Y aunque la rabia lo arañaba, aunque el dolor se asentaba amargo en su pecho, nunca la culparía.

Ni una sola vez.

Ella era tonta.

Él estaba enfadado con ella.

Pero era su pequeño ratoncito.

Nunca podría culparla por nada.

Emma notó que Zara se quedaba callada, su lengua finalmente quieta.

El alivio la rozó, aunque tenue y cauteloso.

Leroy no tomaría el lado de la princesa tan rápidamente, ¿verdad?

O tal vez sí.

Zara estaría fuera de sus vidas lo suficientemente pronto.

Él no era lo suficientemente cruel.

Debería saber la verdad.

—Ella le dijo a su alteza que la mataría y tomaría su alcoba —dijo Emma cuidadosamente, con la voz medida, sus ojos en Leroy.

Esperaba, no, rezaba, para que él lo escuchara esta vez.

El cuerpo de Leroy se puso rígido.

Su mano vaciló solo por un momento antes de estabilizarla, pero Emma vio la tensión enrollarse en él como una hoja a punto de golpear.

Zara…

¿había dicho qué?

¿Se atrevió a amenazar a Lorraine, su esposa, bajo su techo?

Por supuesto, su esposa era intachable, incluso si dudaba de él.

—Querías ser mi mujer —dijo Leroy al fin, su voz baja, casi herida—, cuando solo te acogí por lástima.

—Sus dedos se cerraron sobre los de ella, no bruscamente sino con firmeza, como si la atara a sus palabras.

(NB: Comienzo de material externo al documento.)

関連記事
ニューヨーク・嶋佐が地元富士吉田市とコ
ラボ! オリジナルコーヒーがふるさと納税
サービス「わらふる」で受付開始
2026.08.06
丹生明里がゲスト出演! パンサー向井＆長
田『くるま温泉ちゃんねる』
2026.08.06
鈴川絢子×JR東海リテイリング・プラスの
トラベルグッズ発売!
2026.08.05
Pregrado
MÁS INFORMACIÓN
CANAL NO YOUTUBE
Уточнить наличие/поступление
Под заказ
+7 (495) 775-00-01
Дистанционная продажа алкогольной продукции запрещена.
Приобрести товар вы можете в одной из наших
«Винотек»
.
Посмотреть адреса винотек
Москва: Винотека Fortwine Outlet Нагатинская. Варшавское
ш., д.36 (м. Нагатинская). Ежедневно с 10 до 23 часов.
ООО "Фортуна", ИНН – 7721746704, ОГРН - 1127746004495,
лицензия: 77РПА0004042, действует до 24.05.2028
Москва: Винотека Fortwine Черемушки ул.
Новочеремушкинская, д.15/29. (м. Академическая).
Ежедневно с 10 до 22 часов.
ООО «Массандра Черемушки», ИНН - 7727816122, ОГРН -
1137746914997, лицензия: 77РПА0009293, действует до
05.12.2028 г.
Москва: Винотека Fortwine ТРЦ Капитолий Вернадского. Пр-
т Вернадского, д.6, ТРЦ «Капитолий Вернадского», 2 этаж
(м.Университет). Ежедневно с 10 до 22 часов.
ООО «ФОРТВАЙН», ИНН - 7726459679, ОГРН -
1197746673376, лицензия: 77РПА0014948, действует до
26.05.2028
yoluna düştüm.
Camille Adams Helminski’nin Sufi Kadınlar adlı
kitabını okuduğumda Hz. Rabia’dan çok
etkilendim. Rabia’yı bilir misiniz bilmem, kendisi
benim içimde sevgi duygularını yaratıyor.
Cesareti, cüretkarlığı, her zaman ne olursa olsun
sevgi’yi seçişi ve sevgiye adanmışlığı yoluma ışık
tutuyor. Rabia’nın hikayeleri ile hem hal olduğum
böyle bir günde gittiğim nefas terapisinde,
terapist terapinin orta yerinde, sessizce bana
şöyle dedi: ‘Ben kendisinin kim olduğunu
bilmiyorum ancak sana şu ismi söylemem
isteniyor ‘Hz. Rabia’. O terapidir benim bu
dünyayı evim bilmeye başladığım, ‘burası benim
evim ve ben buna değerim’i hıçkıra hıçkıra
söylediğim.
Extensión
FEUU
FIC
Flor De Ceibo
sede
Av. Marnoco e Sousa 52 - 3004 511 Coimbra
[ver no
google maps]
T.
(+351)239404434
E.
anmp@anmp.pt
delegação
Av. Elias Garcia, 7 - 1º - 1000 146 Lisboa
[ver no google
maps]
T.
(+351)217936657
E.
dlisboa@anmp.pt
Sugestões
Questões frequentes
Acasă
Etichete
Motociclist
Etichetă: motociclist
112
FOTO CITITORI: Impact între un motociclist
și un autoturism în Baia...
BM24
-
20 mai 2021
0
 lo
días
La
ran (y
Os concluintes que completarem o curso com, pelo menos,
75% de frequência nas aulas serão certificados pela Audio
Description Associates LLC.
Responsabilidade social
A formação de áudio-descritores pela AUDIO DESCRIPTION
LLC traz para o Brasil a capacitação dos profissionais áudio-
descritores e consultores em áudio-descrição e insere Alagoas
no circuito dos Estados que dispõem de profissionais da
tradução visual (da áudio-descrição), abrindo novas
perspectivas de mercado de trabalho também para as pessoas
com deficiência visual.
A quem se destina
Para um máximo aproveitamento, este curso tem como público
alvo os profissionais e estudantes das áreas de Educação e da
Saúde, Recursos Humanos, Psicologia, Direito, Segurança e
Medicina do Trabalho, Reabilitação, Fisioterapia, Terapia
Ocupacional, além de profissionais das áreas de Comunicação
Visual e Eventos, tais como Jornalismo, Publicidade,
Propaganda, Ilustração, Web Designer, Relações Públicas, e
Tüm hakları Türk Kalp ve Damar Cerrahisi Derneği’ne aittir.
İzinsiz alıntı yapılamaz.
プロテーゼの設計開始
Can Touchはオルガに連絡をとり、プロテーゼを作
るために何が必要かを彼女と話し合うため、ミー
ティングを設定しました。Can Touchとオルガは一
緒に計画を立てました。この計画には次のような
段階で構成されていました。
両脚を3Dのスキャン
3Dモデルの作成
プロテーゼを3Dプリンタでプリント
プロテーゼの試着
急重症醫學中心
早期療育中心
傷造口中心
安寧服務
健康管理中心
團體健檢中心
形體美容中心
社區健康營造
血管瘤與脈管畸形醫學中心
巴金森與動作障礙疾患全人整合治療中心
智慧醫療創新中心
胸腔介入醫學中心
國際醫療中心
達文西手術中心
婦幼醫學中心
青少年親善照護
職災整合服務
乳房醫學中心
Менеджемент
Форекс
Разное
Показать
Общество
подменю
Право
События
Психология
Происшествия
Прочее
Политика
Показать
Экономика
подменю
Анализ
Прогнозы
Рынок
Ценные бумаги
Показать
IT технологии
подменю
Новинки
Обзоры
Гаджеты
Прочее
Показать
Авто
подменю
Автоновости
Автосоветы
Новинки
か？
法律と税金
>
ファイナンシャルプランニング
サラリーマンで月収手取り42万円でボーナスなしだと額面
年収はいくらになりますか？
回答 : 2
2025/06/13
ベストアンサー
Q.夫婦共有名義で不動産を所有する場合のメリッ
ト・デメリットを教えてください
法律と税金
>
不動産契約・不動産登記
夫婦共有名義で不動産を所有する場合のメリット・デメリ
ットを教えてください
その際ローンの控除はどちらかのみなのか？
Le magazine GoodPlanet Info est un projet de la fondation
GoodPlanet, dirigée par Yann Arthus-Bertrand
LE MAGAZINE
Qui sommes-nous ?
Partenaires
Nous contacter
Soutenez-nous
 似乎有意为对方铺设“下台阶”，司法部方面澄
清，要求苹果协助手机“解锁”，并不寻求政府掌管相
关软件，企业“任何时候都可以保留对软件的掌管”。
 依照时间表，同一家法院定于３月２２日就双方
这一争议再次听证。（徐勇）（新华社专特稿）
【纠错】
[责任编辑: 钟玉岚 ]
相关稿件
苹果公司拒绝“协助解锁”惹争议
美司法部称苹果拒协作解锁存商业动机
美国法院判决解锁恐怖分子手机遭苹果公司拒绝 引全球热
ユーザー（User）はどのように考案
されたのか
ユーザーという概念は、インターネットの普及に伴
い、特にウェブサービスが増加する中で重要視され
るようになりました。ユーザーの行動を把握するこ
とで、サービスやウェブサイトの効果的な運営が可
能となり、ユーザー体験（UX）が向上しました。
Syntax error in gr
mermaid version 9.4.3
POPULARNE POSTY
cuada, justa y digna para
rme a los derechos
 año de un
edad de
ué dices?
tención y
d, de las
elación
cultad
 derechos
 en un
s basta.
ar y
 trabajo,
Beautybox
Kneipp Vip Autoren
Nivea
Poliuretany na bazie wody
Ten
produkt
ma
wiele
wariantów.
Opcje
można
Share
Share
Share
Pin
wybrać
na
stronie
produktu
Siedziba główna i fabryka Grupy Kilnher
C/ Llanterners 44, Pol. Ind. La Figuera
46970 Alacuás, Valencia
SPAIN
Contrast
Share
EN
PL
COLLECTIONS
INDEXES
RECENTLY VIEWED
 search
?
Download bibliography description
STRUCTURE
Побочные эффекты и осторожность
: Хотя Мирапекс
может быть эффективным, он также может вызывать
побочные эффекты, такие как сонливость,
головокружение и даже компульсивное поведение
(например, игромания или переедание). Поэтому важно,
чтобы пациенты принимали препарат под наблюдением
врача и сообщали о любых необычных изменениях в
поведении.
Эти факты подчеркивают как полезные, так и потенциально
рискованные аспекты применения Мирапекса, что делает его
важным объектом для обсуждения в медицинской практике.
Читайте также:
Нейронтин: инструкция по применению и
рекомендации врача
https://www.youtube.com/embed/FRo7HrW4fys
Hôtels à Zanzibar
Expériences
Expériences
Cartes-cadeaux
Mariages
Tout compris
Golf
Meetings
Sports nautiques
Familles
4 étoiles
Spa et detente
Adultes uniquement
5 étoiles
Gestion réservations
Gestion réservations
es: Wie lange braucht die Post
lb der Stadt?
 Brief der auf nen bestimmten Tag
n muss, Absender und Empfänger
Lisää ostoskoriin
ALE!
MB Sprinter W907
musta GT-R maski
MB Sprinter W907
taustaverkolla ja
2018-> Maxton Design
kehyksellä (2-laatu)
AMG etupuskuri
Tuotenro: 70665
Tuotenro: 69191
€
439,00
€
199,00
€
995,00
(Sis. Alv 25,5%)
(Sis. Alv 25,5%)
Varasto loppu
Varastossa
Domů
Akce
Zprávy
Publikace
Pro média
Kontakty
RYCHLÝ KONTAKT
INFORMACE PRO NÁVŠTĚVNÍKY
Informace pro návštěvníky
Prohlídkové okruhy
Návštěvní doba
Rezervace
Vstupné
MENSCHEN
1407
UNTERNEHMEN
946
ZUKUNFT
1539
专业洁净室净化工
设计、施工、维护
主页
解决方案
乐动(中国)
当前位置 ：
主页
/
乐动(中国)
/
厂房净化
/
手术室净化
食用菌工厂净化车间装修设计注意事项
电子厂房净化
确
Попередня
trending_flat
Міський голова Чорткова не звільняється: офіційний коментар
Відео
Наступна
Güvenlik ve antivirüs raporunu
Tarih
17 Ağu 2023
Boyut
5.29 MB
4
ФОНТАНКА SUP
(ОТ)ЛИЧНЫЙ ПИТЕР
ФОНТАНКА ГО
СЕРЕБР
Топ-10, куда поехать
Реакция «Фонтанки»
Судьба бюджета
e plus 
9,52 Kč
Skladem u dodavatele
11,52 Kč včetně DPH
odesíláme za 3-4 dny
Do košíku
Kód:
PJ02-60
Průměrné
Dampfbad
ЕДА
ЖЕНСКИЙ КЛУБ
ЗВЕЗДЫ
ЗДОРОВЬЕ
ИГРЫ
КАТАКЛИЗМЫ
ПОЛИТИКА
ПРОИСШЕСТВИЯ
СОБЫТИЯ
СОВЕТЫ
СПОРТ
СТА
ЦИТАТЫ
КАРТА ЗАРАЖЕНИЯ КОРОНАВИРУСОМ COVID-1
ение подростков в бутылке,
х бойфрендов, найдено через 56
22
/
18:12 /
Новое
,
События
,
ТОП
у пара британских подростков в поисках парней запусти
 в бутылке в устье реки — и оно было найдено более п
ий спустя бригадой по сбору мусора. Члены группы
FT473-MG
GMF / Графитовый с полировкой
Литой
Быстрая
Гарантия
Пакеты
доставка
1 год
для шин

Las lágrimas de Zara corrían libremente.

Para ella, su agarre se sentía tierno, doliente.

Un hombre noble—contenido, gentil incluso ahora, aunque su corazón fuera atraído hacia ella.

Él estaba luchando por ella.

Tenía que ser así.

Solo necesitaba ver con claridad.

Si ella pudiera explicar, si pudiera arrancar el velo de sus ojos, él se daría cuenta de lo miserable que era su esposa para él.

¿Qué hombre elegiría el frío deber sobre una mujer que lo amaba más?

¿Qué hombre no anhelaría a aquella que juró permanecer a su lado, cualquiera fuera la tormenta que viniera?

—Ella no es buena para ti, Leroy —susurró Zara, su voz temblorosa pero dulce con convicción—.

Quiero protegerte.

Permanecer a tu lado.

Escucha…

Sus palabras vacilaron.

Su agarre sobre sus dedos se apretó, ya no tierno, sino implacable, como si sus propios huesos estuvieran atrapados en su juicio.

Zara levantó la mirada, buscando sus ojos, desesperada por obtener seguridad.

—Ella no es buena para…

El resto se quebró en un grito.

Un sonido tan crudo, tan penetrante, que envió a Sylvia a agarrarse las faldas y a Emma a retroceder con una mano sobre su boca.

Incluso Cedric, sosteniendo a Zara erguida en su parálisis, se estremeció y casi la dejó escapar de su agarre.

La sangre salpicó el suelo de madera, brillante y terrible.